How do i get started?

Aug 8, 2012 by

Question: 

I am 19 with 2 children I want to divorce the father of my children the sheriff said that i had to do it if i want him to not break any more of my things but that i couldnt file for my broken things already since we were married by common law cause we lived on and off for 3 years even though we never signed papers and i would love to have more custody on my children because of the fact that he doesnt want them around i have recorded saying that and then he also threaten to kill my boyfriend that im with now we used to fist fight i stopped and he only did it when he was really drunk for no reason he talks about sucide and i his family came to our aparments when we were together and fought me while i was 3 months pregnant and they new i did do a report on that

State: 
Texas

Answer: 

Texas recognizes common law marriage, also known as informal marriage. In order to prove that a common law marriage existed, you and your ex must be able to show three things. First, you and your ex must have agreed to be married. Second, you and your ex must have lived together in the state of Texas as husband and wife. Third, you and your ex must have publicly represented yourselves as married (example: if you have introduced yourselves as husband and wife, filed a joint tax return, or used the same last name).
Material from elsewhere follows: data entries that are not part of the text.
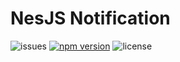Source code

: # NesJS Notification

![issues](https://img.shields.io/github/issues/sinuoslabs/nestjs-notification)
[![npm version](https://badge.fury.io/js/@sinuos%2Fnestjs-notification.svg)](https://badge.fury.io/js/@sinuos%2Fnestjs-notification)
![license](https://img.shields.io/github/license/sinuoslabs/nestjs-notification)
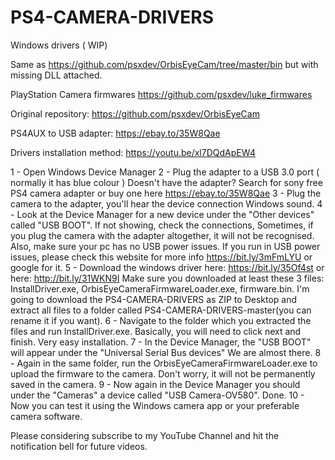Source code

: # PS4-CAMERA-DRIVERS

Windows drivers ( WIP)

Same as https://github.com/psxdev/OrbisEyeCam/tree/master/bin but with missing DLL attached.

PlayStation Camera firmwares https://github.com/psxdev/luke_firmwares

Original repository: https://github.com/psxdev/OrbisEyeCam

PS4AUX to USB adapter: https://ebay.to/35W8Qae

Drivers installation method: https://youtu.be/xl7DQdApEW4

1  - Open Windows Device Manager
2  - Plug the adapter to a USB 3.0 port ( normally it has blue colour ) Doesn't have the adapter? Search for sony free PS4 camera adapter or buy one here https://ebay.to/35W8Qae
3  - Plug the camera to the adapter, you'll hear the device connection Windows sound.
4  - Look at the Device Manager for a new device under the "Other devices" called "USB BOOT". If not showing, check the connections, Sometimes, if you plug the camera with the adapter altogether, it will not be recognised. Also, make sure your pc has no USB power issues. If you run in USB power issues, please check this website for more info https://bit.ly/3mFmLYU or google for it.
5  - Download the windows driver here: https://bit.ly/35Of4st or here: http://bit.ly/31WKN9I Make sure you downloaded at least these 3 files: InstallDriver.exe, OrbisEyeCameraFirmwareLoader.exe, firmware.bin. I'm going to download the PS4-CAMERA-DRIVERS as ZIP to Desktop and extract all files to a folder called PS4-CAMERA-DRIVERS-master(you can rename it if you want).
6  - Navigate to the folder which you extracted the files and run InstallDriver.exe. Basically, you will need to click next and finish. Very easy installation.
7  - In the Device Manager, the "USB BOOT" will appear under the "Universal Serial Bus devices" We are almost there.
8  - Again in the same folder, run the OrbisEyeCameraFirmwareLoader.exe to upload the firmware to the camera. Don't worry, it will not be permanently saved in the camera.
9  - Now again in the Device Manager you should under the "Cameras" a device called "USB Camera-OV580". Done. 
10 - Now you can test it using the Windows camera app or your preferable camera software.

Please considering subscribe to my YouTube Channel and hit the notification bell for future videos. 
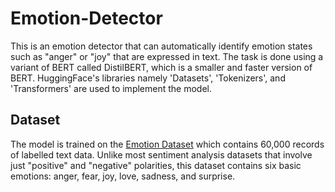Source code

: # Emotion-Detector

This is an emotion detector that can automatically identify emotion states such as "anger" or "joy" that are expressed in text. The task is done using a variant of BERT called DistilBERT, which is a smaller and faster version of BERT. HuggingFace's libraries namely 'Datasets', 'Tokenizers', and 'Transformers' are used to implement the model.

## Dataset

The model is trained on the [Emotion Dataset](https://huggingface.co/datasets/emotion) which contains 60,000 records of labelled text data. Unlike most sentiment analysis datasets that involve just "positive" and "negative" polarities, this dataset contains six basic emotions: anger, fear, joy, love, sadness, and surprise.
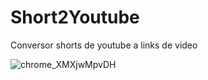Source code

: # Short2Youtube
Conversor shorts de youtube a links de video

![chrome_XMXjwMpvDH](https://github.com/user-attachments/assets/2748096f-5026-447e-8d3a-799821cd729c)
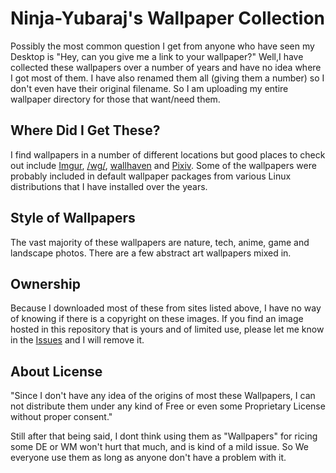 # Ninja-Yubaraj's Wallpaper Collection 

Possibly the most common question I get from anyone who have seen my Desktop is
"Hey, can you give me a link to your wallpaper?"  Well,I have collected these wallpapers over a number of years and have no idea where I got most of them.  I have also renamed them all (giving them a number) so I don't even have their original filename.  So I am uploading my entire wallpaper directory for those that want/need them. 

## Where Did I Get These?

I find wallpapers in a number of different locations but good places to check out include [Imgur](http://imgur.com), [/wg/](http://4chan.org/wg), [wallhaven](https://wallhaven.cc/) and [Pixiv](https://www.pixiv.net/).  Some of the wallpapers were probably included in default wallpaper packages from various Linux distributions that I have installed over the years.

## Style of Wallpapers

The vast majority of these wallpapers are nature, tech, anime, game and landscape photos.  There are a few abstract art wallpapers mixed in.

## Ownership

Because I downloaded most of these from sites listed above, I have no way of knowing if there is a copyright on these images. If you find an image hosted in this repository that is yours and of limited use, please let me know in the [Issues](https://github.com/Ninja-Yubaraj/Wallpapers/issues) and I will remove it.

## About License

"Since I don't have any idea of the origins of most these Wallpapers, I can not distribute them under any kind of Free or even some Proprietary License without proper consent."

Still after that being said, I dont think using them as "Wallpapers" for ricing some DE or WM won't hurt that much, and is kind of a mild issue. So We everyone use them as long as anyone don't have a problem with it.
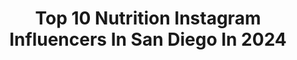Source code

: ---
title: Top 10 Nutrition Instagram Influencers In San Diego In 2024
description: >-
  Find top nutrition Instagram influencers in San Diego in 2024. Most popular hashtags: #sandiego #nutrition #fitness #weightloss.
platform: Instagram
hits: 37
text_top: Identify the most popular Instagram influencers on inBeat.
text_bottom: inBeat holds 37 Instagram influencers like this in San Diego, United States for you to contact.
profiles:
  - username: "sandiegoeats"
    fullname: >-
      San Diego Eats
    bio: >-
      🍴 Promoting San Diego’s best restaurants! 📱 Founder of @strategysaucesocial 📧 Want to get your restaurant featured? Send us a DM!
    location: "United States"
    followers: 95989
    engagement: 31
    commentsToLikes: 0.091838
    id: ckzoz9mbyjdmo0j236gbaspdh
    verified: false
    hashtags: "#sdeats, #sd, #visitsandiego, #bestfoodsandiego"
  - username: "dietitiancass"
    fullname: >-
      Cassandra Lepore, MS, RD | Dietitian
    bio: >-
      ✨Registered Dietitian | NJ/NYC 🥬 Sustainable & Simple Nutrition Tips 🍒🍸🪩 💌 dietitiancass@gmail.com
    location: "United States"
    followers: 85352
    engagement: 77
    commentsToLikes: 0.045354
    id: clmps8ska3bml0j08i16v6f1t
    verified: false
    hashtags: "#traderjoesfinds, #nutritionadvice, #midtwenties, #dietitian"
  - username: "veganfitnessinfo"
    fullname: >-
      Vegan Fitness & Nutrition Info
    bio: >-
      📈 Grow your IG page ➡ @engagencyco 🌿 Vegan Fitness & Nutrition Tips 👇🏼 80% Off The Vegan Bundle 👇🏼
    location: "United States"
    followers: 241757
    engagement: 19
    commentsToLikes: 0.011069
    id: ck0w2ymsnqrac0i19gnzjmh1m
    verified: false
    hashtags: "#eatclean, #vegansofinstagram, #plantbased, #plantbaseddiet"
  - username: "kelsiemichelle_"
    fullname: >-
      Kelsie | Strength+Nutrition
    bio: >-
      Online Coach ✨Empowering women in strength ✨Strength & Nutrition Coach-CSCS ✨MS Nutrition & Functional medicine student ✨Powerlifter | Feminine Strong
    location: "United States"
    followers: 54250
    engagement: 269
    commentsToLikes: 0.023747
    id: ck55kolovzrmz0i11cxw6ommd
    verified: false
    hashtags: "#empoweredwomen, #girlswholift, #nutrition, #gymgirls"
  - username: "theparentologist"
    fullname: >-
      Dr. Kim Van Dusen | PSYD | LMFT | RPT
    bio: >-
      Parenting Expert | Child Play Therapist | Author 🎙️Host @theparentologistpodcast 🎥 @abc10news @fox5sandiego @laparentmag @kfiam640 📧 drkim@gb-dm.com
    location: "United States"
    followers: 110703
    engagement: 246
    commentsToLikes: 0.047694
    id: ck0w1xhgflmeh0i19whkhmfiu
    verified: false
    hashtags: "#familytravelblog, #travelwithfamily, #parentingtips, #familytravelblogger"
  - username: "emilyhayden"
    fullname: >-
      Emily Hayden
    bio: >-
      EVOLVE OR DIE Human Optimization Coach, apply to work with me 🎙️2M @evolvewithemilypodcast @evolvewithemilyretreats @transcendhrt @1stphorm @alphalete
    location: "United States"
    followers: 248353
    engagement: 45
    commentsToLikes: 0.048243
    id: ck5zyay1c9jn20i14ugkr3ohq
    verified: false
    hashtags: "#healing, #consciousness, #evolve, #alphalete"
  - username: "killermillermma"
    fullname: >-
      Juliana Miller 🇺🇸🇧🇷
    bio: >-
      👑TUF 30 champ @ufc 📍Where to next!? @boostmobile 🤎 @10thplanetsandiego Pro Fighter 🏊‍♀️ @def_sandiego
    location: "United States"
    followers: 96394
    engagement: 756
    commentsToLikes: 0.026621
    id: ck5zvo8g24ls60i1488wudtqu
    verified: false
    hashtags: "#love, #killer, #sexy, #ufc"
  - username: "gentrywest"
    fullname: >-
      Gentry Westbrook
    bio: >-
      SoCal livin’ wife to @mowest712 Owner @gencityfit
    location: "United States"
    followers: 9299
    engagement: 187
    commentsToLikes: 0.030609
    id: ckqyz3ugn3u3h0j23rabi3yli
    verified: false
    hashtags: "#fitness, #trainer, #girlswholift, #ootd"
  - username: "amberkclarkston"
    fullname: >-
      Amber Clarkston
    bio: >-
      Founder @glowup_nutrition | PN1 • PN2 Longevity focused Nutrition + Health Practitioner Weight Loss + Gut Health Expert #findyourglow Sign Up ⬇️
    location: "United States"
    followers: 10892
    engagement: 437
    commentsToLikes: 0.080465
    id: ck8t6tfg2emql0j7815j51uhq
    verified: false
    hashtags: "#arizona, #trees, #explore, #adventure"
  - username: "shack_fit"
    fullname: >-
      John Shackleton, MS, CSCS
    bio: >-
      Sports Performance • NFL, NBA, NCAA Let’s Work! 🔨 San Diego CA 📍 Training & Nutrition Platform👇
    location: "United States"
    followers: 53867
    engagement: 105
    commentsToLikes: 0.064670
    id: ckmw1cret6dwf0j23qmo7a5g7
    verified: false
    hashtags: "#performancetraining, #asrv, #sandiego, #philly"
---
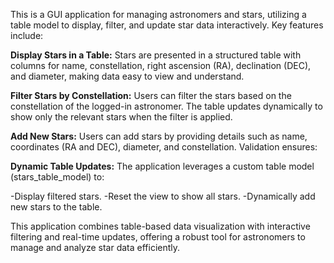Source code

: This is a GUI application for managing astronomers and stars, utilizing a table model to display, filter, and update star data interactively. Key features include:

**Display Stars in a Table:** Stars are presented in a structured table with columns for name, constellation, right ascension (RA), declination (DEC), and diameter, making data easy to view and understand.

**Filter Stars by Constellation:** Users can filter the stars based on the constellation of the logged-in astronomer. The table updates dynamically to show only the relevant stars when the filter is applied.

**Add New Stars:** Users can add stars by providing details such as name, coordinates (RA and DEC), diameter, and constellation. Validation ensures:

**Dynamic Table Updates:** The application leverages a custom table model (stars_table_model) to:

-Display filtered stars.
-Reset the view to show all stars.
-Dynamically add new stars to the table.

This application combines table-based data visualization with interactive filtering and real-time updates, offering a robust tool for astronomers to manage and analyze star data efficiently.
If any of these three requirements have not been met, neither you nor your ex will be able to legally establish a common law marriage occurred. So, if you can prove that you never intended to be married to your ex or that you never acted like you were married (called him your husband, filed a joint tax return, used his last name) then you do not need a divorce. If you and your ex did agree to be married (even if you never formally married) and represented yourselves to others as a married couple, then it is possible that your ex can prove he has a common law marriage with you.

However, the age of consent in Texas is 18. Since you are 19 now, it is safe to assume that you would have entered into this potential informal marriage prior to the age of consent. Under Texas law, a person under 18 years cannot be party to an informal marriage. Thus, it is likely that you did not have a common law marriage and do not need to divorce your ex. In regards to your children, custody of children born to unmarried parents is usually given to the mother. However, your ex does have certain rights and duties if he is the established father of your children (such as if his name is on their birth certificate or if he has signed an Acknowledgement of Paternity).

If he is the established father, he will have rights to custody and visitation and a duty to provide child support. If the two of you are able to agree on custody and visitation, a court will not need to be involved. However, if you are unable to come to an agreement, then the court will decide these issues. In making its decision, the court will determine what is in the best interests of your children and may take into account the violence as a factor.

The Divorce.com Team

Wendy Jaffe and Divorce.com can only provide general information about divorce. DO NOT RELY ON MS. JAFFE’S ADVICE ALONE. Before acting on information provided by Ms. Jaffe or by Divorce.com, talk to an attorney first about your particular facts and the law of your state. By submitting your question to Divorce.com, you are not creating an attorney/client relationship with Ms. Jaffe or with any of the other attorneys listed on this site.